**Task to carry out**
Retype each of the entries below word for word, leaving the pictures out.

Quiz items based on charts:

----

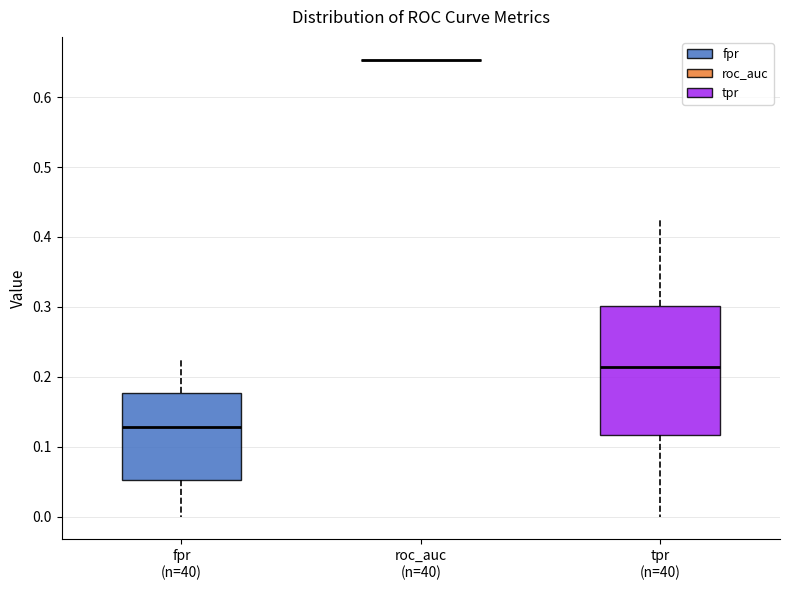

Where does the lower whisker of the box for tpr (n=40) end on the y-axis? The values are not printed on the chart, so give them approximately, as read against the axis.

0.00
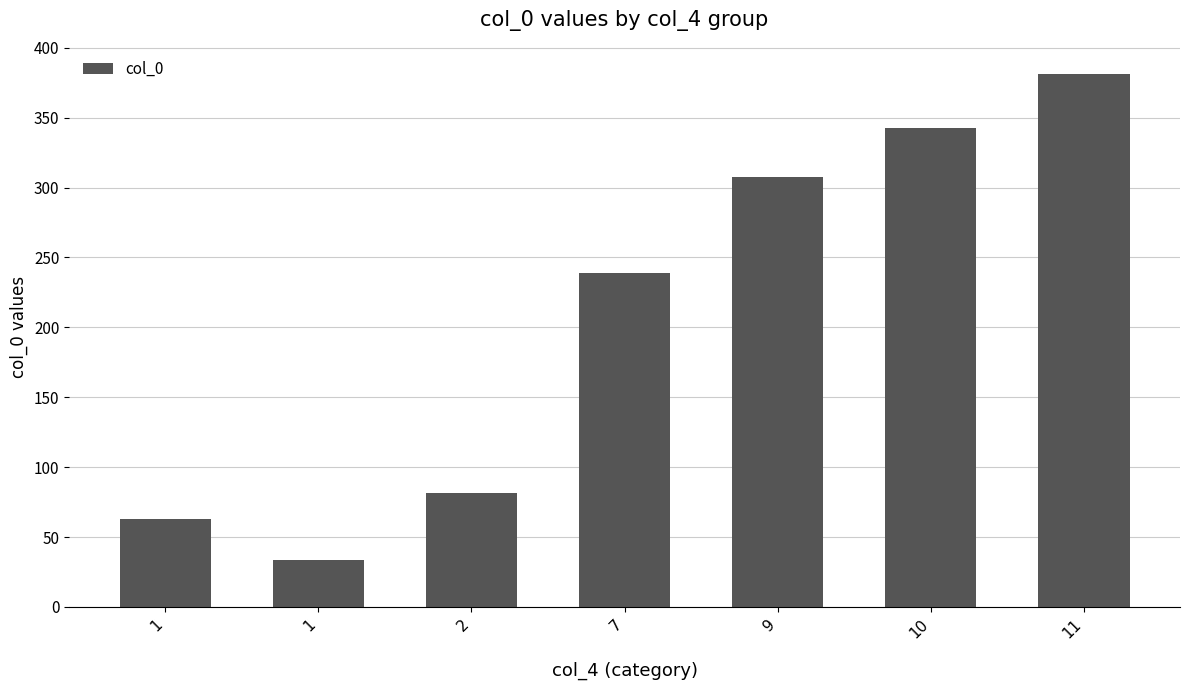

At which label does the data first exceed 239?

7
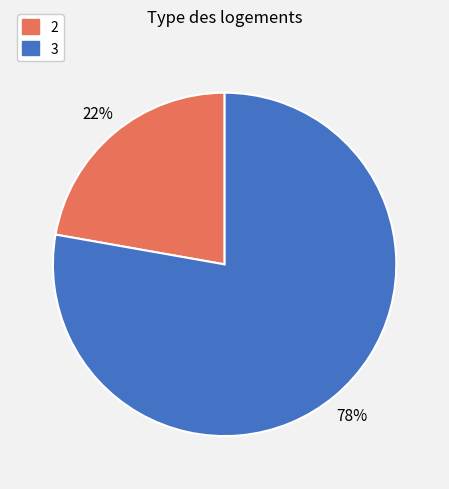

What percentage is the 3 slice, to the nearest percent?

78%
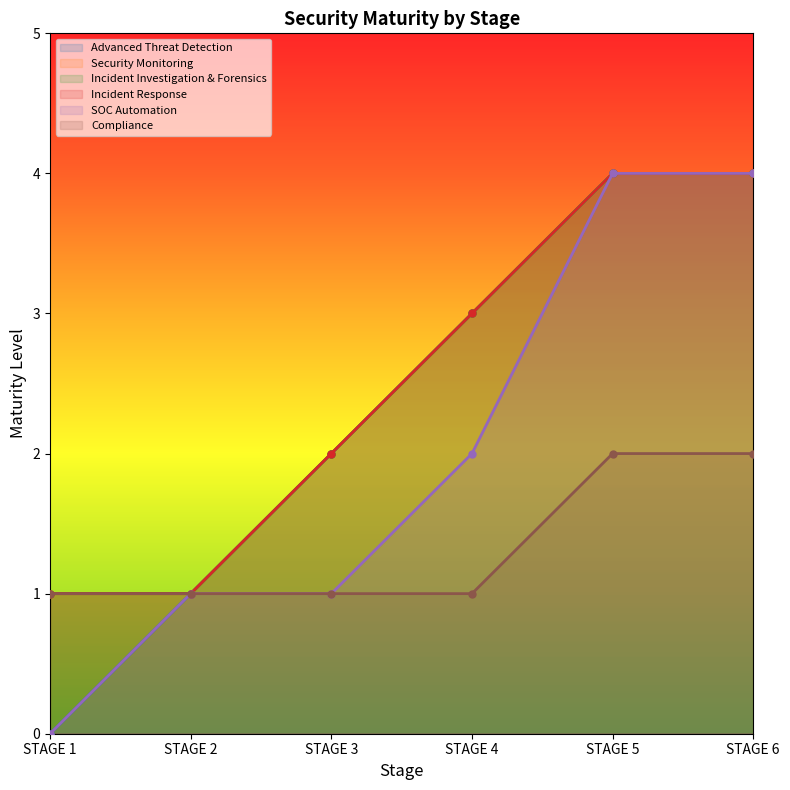

Reading right to left, list all the values displayed in this chart.

Advanced Threat Detection: 4	4	3	2	1	0
Security Monitoring: 4	4	3	2	1	1
Incident Investigation & Forensics: 4	4	3	2	1	1
Incident Response: 4	4	3	2	1	1
SOC Automation: 4	4	2	1	1	0
Compliance: 2	2	1	1	1	1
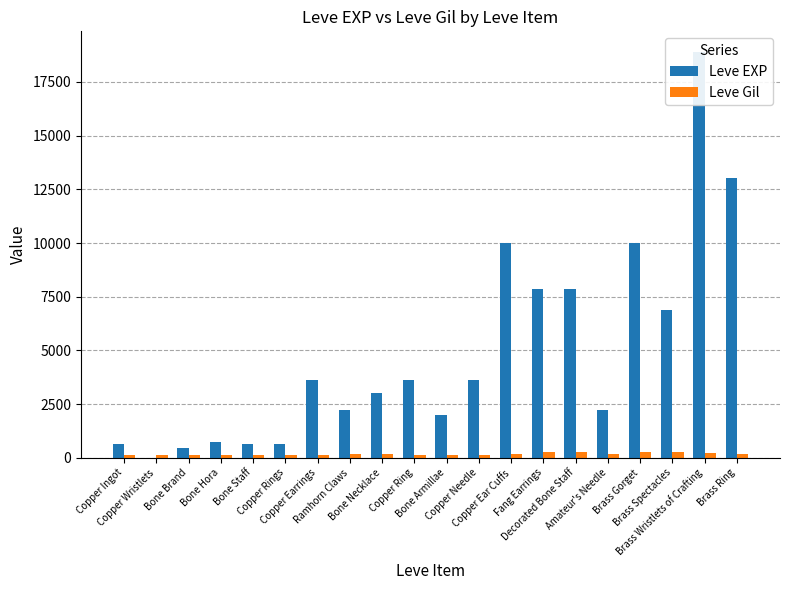

What is the total value across all series at Bone Hora?

832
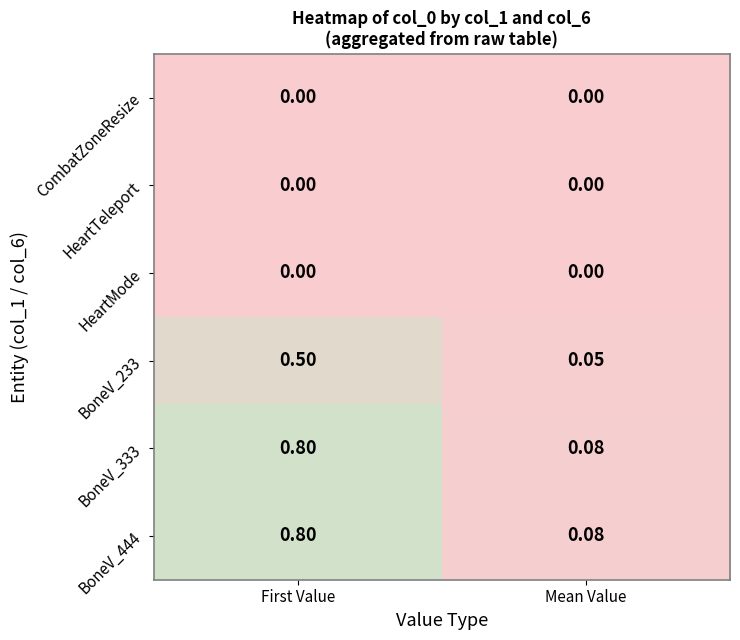

At which label does BoneV_233 reach its peak?

First Value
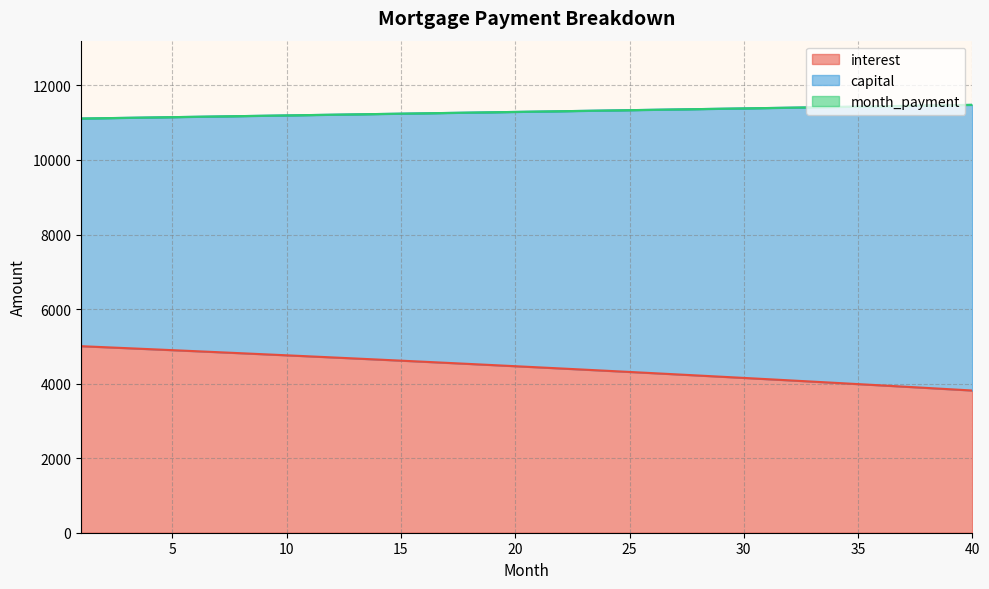

Which series has the widest spread of values?

interest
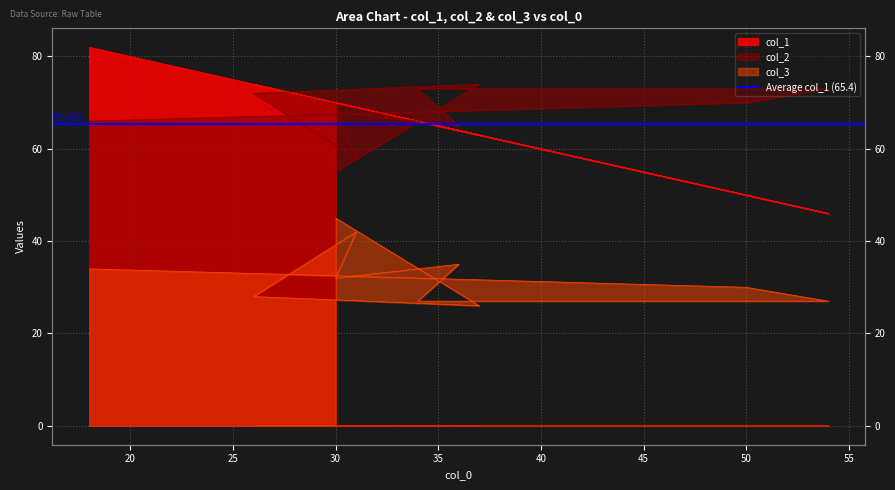

The value of col_2 at 34 is 15. True or false?

False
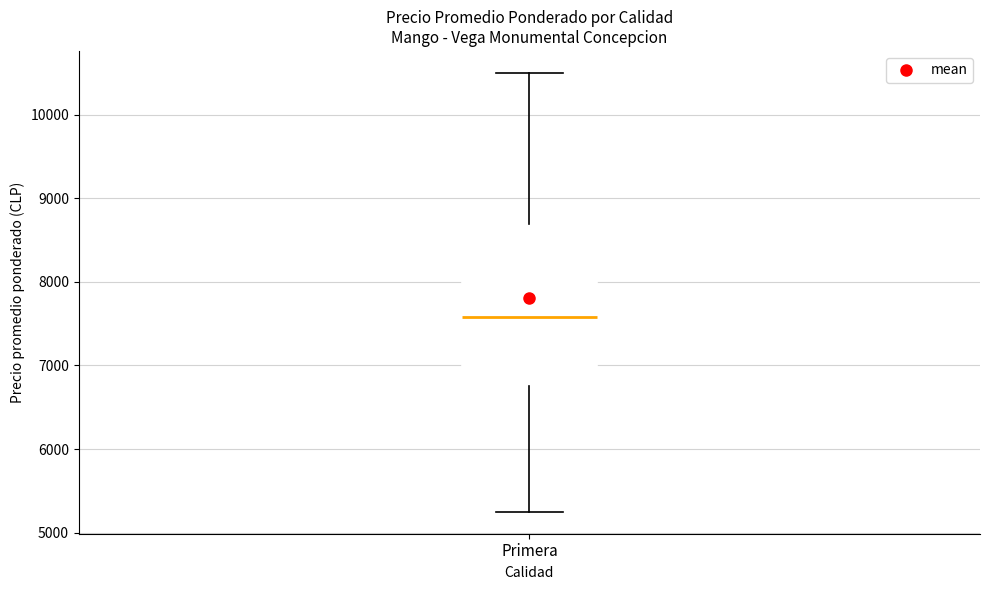

Read this box plot against the y-axis: the position of the median line, the range covered by the box, and the ends of both whiskers. The values are not printed on the chart, so give them approximately, as read against the axis.

median 7600, box 6800 to 8700, whiskers 5300 to 10500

----

**Answer for this exercise**
Where does the lower whisker of the box for tpr (n=40) end on the y-axis? The values are not printed on the chart, so give them approximately, as read against the axis.

0.00

At which label does the data first exceed 239?

7

What percentage is the 3 slice, to the nearest percent?

78%

Reading right to left, list all the values displayed in this chart.

Advanced Threat Detection: 4	4	3	2	1	0
Security Monitoring: 4	4	3	2	1	1
Incident Investigation & Forensics: 4	4	3	2	1	1
Incident Response: 4	4	3	2	1	1
SOC Automation: 4	4	2	1	1	0
Compliance: 2	2	1	1	1	1

What is the total value across all series at Bone Hora?

832

At which label does BoneV_233 reach its peak?

First Value

Which series has the widest spread of values?

interest

The value of col_2 at 34 is 15. True or false?

False

Read this box plot against the y-axis: the position of the median line, the range covered by the box, and the ends of both whiskers. The values are not printed on the chart, so give them approximately, as read against the axis.

median 7600, box 6800 to 8700, whiskers 5300 to 10500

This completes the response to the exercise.